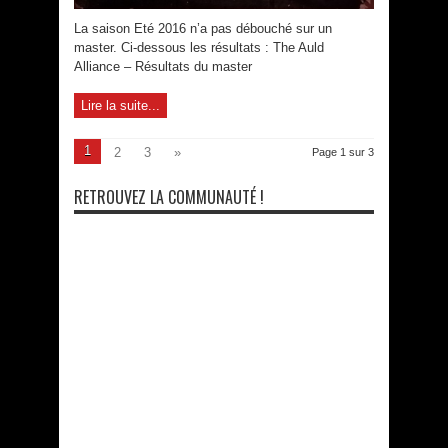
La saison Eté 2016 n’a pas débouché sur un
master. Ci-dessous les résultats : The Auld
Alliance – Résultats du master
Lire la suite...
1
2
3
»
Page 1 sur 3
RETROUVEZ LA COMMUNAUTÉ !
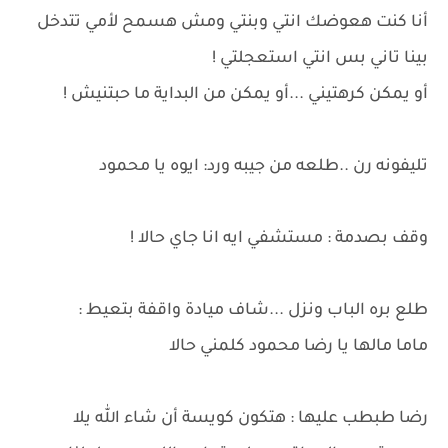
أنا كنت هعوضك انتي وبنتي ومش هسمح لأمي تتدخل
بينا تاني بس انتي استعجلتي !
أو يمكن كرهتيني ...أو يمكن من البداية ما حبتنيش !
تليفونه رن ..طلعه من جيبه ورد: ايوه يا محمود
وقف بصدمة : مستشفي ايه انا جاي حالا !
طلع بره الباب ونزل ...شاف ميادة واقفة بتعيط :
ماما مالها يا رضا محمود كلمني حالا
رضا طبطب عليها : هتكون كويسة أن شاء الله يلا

- - - -

* **Task description**
How many lines of the records contain the string "انتي"? Reply with the number only.

* **Response to this task**
2